Three-day truckers’ strike delays 5,000 TEU at Chittagong

Three-day truckers’ strike delays 5,000 TEU at Chittagong

Containers stacked at a port.

On Tuesday evening, owners of trucks called off their strike after a meeting with government officials. Photo credit: Shutterstock.com.

A nearly three-day strike by owners of trucks and covered vans to protest a new traffic liability law in the Dhaka division disrupted transportation of nearly 5,000 export containers to the off-docks located near Chittagong port.

On Tuesday evening, the owners of trucks called off their strike after a meeting with government officials.

The new law states that a driver will be sentenced to up to five years in prison for killing any person on the road unintentionally. In addition, the law states the driver will be sentenced to death for killing a person on the road intentionally.

According to the Bangladesh Inland Container Depots Association (BICDA), the rate of container turns to the off-docks during the strike days was below 50 percent.

“Every day, about 4,000 TEU of outbound containers reach the off-docks. But during the strike days every day only about 1,700 to 1,800 containers could reach it,” BICDA secretary Ruhul Amin Biplob told JOC.com.
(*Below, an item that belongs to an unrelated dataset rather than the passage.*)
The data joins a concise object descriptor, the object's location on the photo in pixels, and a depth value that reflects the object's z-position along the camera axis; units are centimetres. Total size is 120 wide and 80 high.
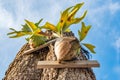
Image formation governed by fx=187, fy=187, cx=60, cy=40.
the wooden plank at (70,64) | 186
Meeting with government officials

As noted, on Tuesday evening owners of trucks called off their strike after a meeting with government officials. Bangladesh’s Minister for Home Affairs Asaduzzaman Khan Kamal assured the leaders of drivers and truck owners that he will discuss their demands and concerns with Bangladesh’s prime minister and other concerned ministers shortly to resolve their concerns.

Export cargo reaches 19 off-docks by truck and covered van, where it is packed in containers before it is transported to Chittagong port yard and loaded on to ships.
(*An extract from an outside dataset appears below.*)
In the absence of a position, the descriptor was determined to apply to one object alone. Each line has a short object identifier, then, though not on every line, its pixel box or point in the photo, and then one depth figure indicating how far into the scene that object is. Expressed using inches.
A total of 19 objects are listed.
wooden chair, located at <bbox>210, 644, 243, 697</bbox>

Biplob said that as a result of the strike being called off Tuesday evening, there will be a huge rush of containers in the inland container depots now, adding that container cargo handlers will work quickly to try to make up for lost time.
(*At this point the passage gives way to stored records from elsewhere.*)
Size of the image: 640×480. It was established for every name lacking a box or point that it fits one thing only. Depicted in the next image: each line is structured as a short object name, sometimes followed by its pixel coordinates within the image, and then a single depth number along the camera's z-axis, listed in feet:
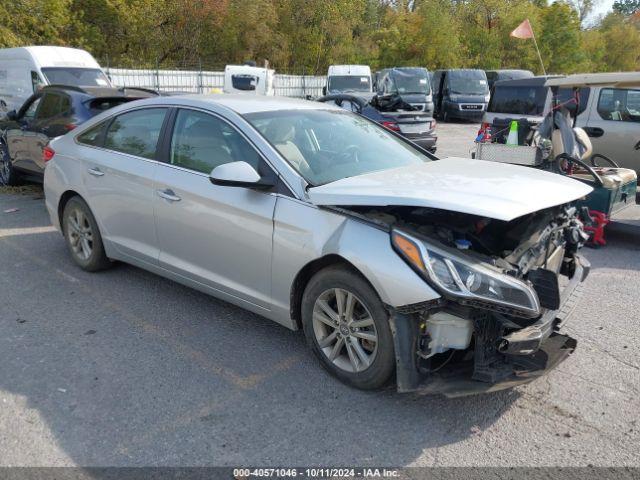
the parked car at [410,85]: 67.00
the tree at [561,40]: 119.65
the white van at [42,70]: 43.70
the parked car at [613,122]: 27.81
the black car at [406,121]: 37.37
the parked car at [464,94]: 74.79
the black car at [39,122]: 25.68
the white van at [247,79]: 64.08
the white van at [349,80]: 66.95
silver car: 9.62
Truckers had protested the new law since the bill’s passage by parliament on September 19. The president of the People’s Republic of Bangladesh signed the bill on Monday, making it a law, prompting the strike by the drivers.

Since the strike action occurred in the 17th district of the Dhaka division, no trucks or containers could enter or leave. The majority of Bangladesh’s more than 4,000 garment factories are located in its Dhaka division, and trucks were unable to reach Chittagong port during the strike. 

Further, in addition to import container cargo from Chittagong port, transport of raw materials and other consumers goods also was disrupted and trucks were unable to reach garment factories and other warehouses situated in the Dhaka division.